4.1. – Il motivo è inammissibile.

Quanto alla denuncia della mancata ammissione della prova testimoniale, il ricorrente si limita a dedurre di avere chiesto l’escussione a teste dell’assistente sociale V.E., ma non indica specificamente – come sarebbe stato suo onere (Cass., Sez. 1^, 22 febbraio 2007, n. 4178; Cass., Sez. 3^, 5 giugno 2007, n. 13085) – il mezzo istruttorio, omettendo di trascrivere puntualmente le circostanze formanti oggetto della prova orale.

In ordine, poi, al mancato esame di documenti asseritamente decisivi (relativi: alla collocazione del figlio S., che sarebbe ricoverato presso una casa di cura, con conseguente venir meno dell’onere di assistenza da parte della madre; al peggioramento dello stato di salute del D., affetto da sclerosi multipla, con conseguente necessità, per il medesimo, di sostenere oneri economici aggiuntivi per l’acquisto di medicinali e per le visite specialistiche), il motivo omette di trascrivere, in violazione del requisito di autosufficienza del ricorso per cassazione (cfr. Cass., Sez. 3^, 25 agosto 2006, n. 18506), il testo integrale o la parte significativa di tale documentazione.

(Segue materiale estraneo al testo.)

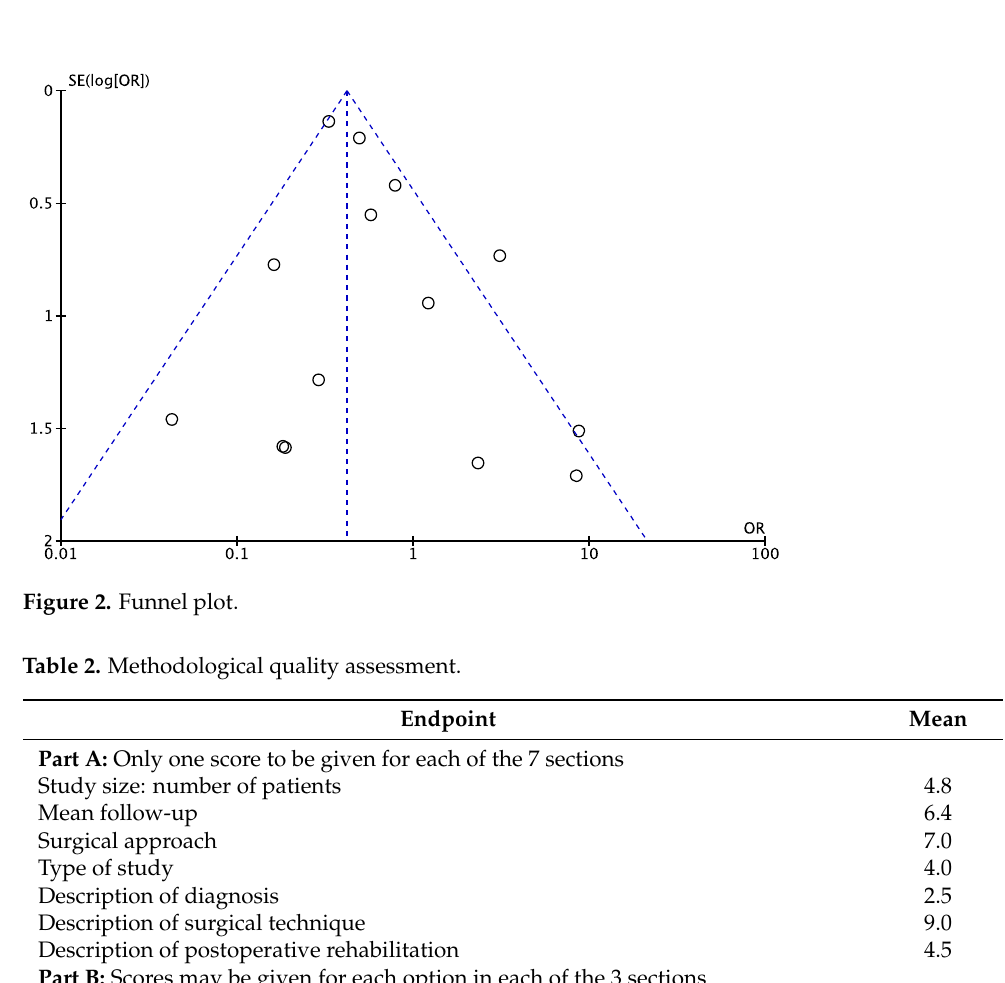
Table 2. Methodological quality assessment.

5. – L’ultimo motivo prospetta – in relazione all’art. 360 c.p.c., nn. 3 e 5, – violazione di norme e omessa, insufficiente e contraddittoria motivazione su un punto decisivo della controversia. Ci si duole che nè il giudice di primo grado, nè quello di appello abbiano statuito alcunchè circa la domanda di assegnazione della casa coniugale formulata da parte della T., punto sul quale si era formato il contraddittorio e di cui il D. aveva chiesto la reiezione.

5.1. – Il motivo è inammissibile.

Dovendo l’interesse all’impugnazione, il quale costituisce manifestazione del generale principio dell’interesse ad agire, essere apprezzato in relazione all’utilità concreta derivabile alla parte dall’eventuale accoglimento del ricorso per cassazione, e non potendo esso consistere in un mero interesse astratto (cfr. Cass., Sez. 1^, 19 maggio 2006, n. 11844), la parte che non abbia avanzato una domanda in giudizio (nella specie, di assegnazione della casa coniugale), ma si sia limitata ad instare per il rigetto di essa, non ha interesse ad impugnare la sentenza che abbia omesso di pronunciare su quella domanda.

6. – Il ricorso è rigettato.

Le spese del giudizio di cassazione, liquidate come da dispositivo, seguono la soccombenza.

P.Q.M.

La Corte rigetta il ricorso e condanna il ricorrente al rimborso delle spese processuali sostenute dalla controricorrente, liquidate in complessivi Euro 2.100,00 di cui Euro 2.000,00 per onorari, oltre spese generali ed accessori di legge.

Così deciso in Roma, nella Camera di consiglio della Sezione Prima Civile della Corte Suprema di Cassazione, il 8 novembre 2007.